Dans une interview donnée en 1994, Donald Westlake s'était défini comme un auteur réaliste, à la différence du courant romantique - dont plusieurs de ses collègues font partie. À l'exaltation du sentiment, de la rêverie ou du fantastique, Westlake s'est choisi comme vocation de toujours ramener ses intrigues et personnages sur Terre.
Qu'il le fasse de manière comique (cf. la série Dortmunder, Adios Schéhérazade) ou incisive (cf. le cycle Parker), on sent un plaisir renouvelé à l'idée de confronter de purs personnages de fiction à la rudesse de la réalité. Le Couperet est peut-être celui qui est allé le plus loin en la matière, puisque même son protagoniste principal aurait tout à fait sa place dans un fait divers.
J'ai découvert avec joie l'admiration de Donald Westlake pour Jim Thompson, une autre icône du roman noir (à tendance bien sardonique) auquel il rendait un petit hommage dans Dégâts des Eaux. Mais ce one-shot est sûrement son œuvre la plus proche de son estimé camarade. Pessimiste et immoral, Le Couperet s'inscrit dans une veine désenchantée, livrant un constat amer sur un monde du travail où l'individualisme prime.
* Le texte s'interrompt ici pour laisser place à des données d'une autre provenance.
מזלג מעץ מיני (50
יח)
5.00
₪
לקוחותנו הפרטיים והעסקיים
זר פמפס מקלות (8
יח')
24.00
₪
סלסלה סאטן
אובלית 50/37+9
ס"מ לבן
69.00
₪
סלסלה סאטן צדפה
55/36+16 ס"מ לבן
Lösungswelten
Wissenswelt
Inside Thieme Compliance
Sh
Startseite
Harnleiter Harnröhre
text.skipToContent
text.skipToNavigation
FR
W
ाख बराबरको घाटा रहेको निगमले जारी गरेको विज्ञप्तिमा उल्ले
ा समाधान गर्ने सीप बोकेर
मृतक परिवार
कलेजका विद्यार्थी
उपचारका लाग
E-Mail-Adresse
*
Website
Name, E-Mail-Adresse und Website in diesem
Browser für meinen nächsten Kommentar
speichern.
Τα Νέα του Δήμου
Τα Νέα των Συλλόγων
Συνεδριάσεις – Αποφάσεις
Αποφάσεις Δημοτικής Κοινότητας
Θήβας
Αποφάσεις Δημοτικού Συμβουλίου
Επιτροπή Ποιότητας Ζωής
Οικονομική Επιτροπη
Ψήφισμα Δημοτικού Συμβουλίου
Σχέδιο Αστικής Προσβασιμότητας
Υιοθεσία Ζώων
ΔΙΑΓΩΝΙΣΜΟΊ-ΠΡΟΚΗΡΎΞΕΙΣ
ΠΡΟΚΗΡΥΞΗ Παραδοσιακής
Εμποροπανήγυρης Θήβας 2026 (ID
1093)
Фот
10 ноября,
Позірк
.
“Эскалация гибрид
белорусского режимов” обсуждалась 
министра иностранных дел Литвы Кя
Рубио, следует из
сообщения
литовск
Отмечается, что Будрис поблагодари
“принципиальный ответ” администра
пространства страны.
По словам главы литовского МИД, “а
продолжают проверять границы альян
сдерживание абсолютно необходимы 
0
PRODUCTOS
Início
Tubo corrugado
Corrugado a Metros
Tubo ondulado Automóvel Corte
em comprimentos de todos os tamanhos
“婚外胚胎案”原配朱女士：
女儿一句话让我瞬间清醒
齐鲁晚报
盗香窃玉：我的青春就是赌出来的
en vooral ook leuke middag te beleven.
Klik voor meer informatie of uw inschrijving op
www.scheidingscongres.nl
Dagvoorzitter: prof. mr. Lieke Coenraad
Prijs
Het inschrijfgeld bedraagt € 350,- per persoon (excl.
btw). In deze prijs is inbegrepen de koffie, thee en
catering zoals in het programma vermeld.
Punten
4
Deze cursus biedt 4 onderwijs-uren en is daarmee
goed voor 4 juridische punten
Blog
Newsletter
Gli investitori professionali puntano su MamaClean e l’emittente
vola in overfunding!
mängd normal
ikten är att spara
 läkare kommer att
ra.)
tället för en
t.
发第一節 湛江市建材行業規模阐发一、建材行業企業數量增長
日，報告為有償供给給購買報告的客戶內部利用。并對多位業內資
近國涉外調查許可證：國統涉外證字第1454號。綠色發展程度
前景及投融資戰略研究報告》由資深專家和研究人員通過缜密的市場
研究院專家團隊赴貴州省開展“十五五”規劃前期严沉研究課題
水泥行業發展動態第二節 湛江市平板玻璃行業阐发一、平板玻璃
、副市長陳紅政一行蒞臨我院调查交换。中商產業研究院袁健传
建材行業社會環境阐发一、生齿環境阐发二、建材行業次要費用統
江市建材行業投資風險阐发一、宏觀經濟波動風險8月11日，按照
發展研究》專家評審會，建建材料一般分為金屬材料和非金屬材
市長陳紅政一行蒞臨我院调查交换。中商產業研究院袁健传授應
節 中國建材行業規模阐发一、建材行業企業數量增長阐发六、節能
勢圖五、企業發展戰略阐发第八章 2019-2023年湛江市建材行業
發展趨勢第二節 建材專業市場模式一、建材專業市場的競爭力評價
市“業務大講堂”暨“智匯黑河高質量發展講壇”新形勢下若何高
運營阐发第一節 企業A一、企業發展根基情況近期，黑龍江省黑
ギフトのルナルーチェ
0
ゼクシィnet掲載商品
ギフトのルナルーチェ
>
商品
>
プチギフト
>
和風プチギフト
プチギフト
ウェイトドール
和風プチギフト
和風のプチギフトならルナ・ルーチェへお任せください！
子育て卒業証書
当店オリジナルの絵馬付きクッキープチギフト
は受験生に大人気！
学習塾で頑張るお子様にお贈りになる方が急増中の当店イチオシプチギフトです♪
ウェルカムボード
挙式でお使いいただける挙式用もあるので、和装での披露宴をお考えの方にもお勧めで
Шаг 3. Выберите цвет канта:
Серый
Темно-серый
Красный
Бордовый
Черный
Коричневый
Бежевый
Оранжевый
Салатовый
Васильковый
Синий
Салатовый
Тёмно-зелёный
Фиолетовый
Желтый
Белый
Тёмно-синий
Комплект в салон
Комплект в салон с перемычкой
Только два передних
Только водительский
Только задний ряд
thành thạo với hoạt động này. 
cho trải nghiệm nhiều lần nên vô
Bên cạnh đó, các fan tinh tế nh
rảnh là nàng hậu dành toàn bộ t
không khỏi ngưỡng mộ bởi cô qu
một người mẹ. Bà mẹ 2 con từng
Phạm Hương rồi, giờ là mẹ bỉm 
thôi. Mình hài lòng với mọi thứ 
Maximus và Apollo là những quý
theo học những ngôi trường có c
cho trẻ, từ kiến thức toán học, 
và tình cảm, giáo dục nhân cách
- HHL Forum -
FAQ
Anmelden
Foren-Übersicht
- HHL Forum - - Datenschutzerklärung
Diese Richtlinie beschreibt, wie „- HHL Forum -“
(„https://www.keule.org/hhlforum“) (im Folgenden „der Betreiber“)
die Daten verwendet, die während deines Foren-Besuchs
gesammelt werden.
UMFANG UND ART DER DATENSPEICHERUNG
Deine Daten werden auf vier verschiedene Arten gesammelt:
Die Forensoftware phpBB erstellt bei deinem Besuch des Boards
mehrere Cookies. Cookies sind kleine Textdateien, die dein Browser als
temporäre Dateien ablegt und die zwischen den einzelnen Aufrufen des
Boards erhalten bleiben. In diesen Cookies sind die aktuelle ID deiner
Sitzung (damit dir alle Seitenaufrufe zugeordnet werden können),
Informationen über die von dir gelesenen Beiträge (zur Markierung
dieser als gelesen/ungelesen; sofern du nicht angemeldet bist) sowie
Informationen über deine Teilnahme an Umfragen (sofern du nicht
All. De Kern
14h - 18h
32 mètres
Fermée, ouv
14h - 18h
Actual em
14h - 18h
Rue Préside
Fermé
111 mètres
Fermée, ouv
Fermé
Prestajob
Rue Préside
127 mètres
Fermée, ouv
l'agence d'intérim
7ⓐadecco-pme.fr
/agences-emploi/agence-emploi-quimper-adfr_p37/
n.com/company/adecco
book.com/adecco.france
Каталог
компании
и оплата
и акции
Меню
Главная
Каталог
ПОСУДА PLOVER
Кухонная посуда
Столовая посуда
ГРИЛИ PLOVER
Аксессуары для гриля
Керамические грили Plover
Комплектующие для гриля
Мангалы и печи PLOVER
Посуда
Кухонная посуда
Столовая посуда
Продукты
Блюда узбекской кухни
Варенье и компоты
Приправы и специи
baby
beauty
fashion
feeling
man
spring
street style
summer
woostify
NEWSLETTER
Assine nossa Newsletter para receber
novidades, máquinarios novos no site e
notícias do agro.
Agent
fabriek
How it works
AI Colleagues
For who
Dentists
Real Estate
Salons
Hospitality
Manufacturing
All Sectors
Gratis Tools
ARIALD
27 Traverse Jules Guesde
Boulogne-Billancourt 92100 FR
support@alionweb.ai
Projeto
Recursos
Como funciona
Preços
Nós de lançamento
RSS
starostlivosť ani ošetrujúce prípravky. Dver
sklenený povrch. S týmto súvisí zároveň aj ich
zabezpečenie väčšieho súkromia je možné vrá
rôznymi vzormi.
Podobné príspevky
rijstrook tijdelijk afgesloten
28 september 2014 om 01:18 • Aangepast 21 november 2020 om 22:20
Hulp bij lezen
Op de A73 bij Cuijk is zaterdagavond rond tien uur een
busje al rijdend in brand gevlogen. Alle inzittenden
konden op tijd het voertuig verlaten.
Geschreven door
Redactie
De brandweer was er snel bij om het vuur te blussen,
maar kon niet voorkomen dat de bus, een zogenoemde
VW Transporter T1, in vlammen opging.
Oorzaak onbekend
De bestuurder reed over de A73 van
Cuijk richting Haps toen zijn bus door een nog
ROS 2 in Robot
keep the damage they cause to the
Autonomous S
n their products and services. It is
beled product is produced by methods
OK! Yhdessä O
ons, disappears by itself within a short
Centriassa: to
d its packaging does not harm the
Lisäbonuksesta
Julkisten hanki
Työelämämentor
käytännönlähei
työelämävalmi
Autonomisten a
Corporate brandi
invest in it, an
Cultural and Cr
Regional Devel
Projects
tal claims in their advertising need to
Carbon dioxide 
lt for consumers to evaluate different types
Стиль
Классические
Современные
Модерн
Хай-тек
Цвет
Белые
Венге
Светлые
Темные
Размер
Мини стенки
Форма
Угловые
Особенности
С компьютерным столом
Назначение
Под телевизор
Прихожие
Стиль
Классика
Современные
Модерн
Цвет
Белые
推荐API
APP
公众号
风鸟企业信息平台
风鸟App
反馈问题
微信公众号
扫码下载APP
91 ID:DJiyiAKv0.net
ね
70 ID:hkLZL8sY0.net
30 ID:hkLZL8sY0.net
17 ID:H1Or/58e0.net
Burke Devore est un sociopathe certes, mais ce qui rend le malaise aussi puissant, c'est l'humanité que lui confère l'écriture (comme toujours chez Westlake, elle est magnifique). Attachant mais repoussant, le chômeur assassin devient le représentant des laissés-pour-compte par le capitalisme forcené et qui, au lieu de s'en éloigner, pousse le vice jusqu'à éliminer tout ce qui entrave sa route : concurrent, problèmes imprévus, droiture, justice.
Cruel, tragique et si pertinent.
Je reste cela dit un peu sur ma faim, car je trouve Le Couperet redondant dans son intrigue. Il manque d'un peu de rebondissements dans l'odyssée macabre de son protagoniste principal. J'ai trouvé ce roman trop sur la même ligne, de manière surprenante puisque son auteur a souvent brillé pour déstabiliser ses personnages phares. Ici, la narration n'offre jamais de sortie de route, bien que certains passages éprouvent avec brio. C'est dommage car dans cette veine, un Pottsville 1280 habitants (classique inaltérable de J. Thompson) relançait sans cesse l'histoire pour montrer l'étendue de noirceur habitant son salaud d'anti-héros.
Le roman de D. Westlake est une lecture tout à fait recommandable pour l'intelligence de son discours, et la force de sa plume (acérée). Mais il sera peut-être moins mémorable que certaines aventures déjà bien mordantes d'un certain Parker.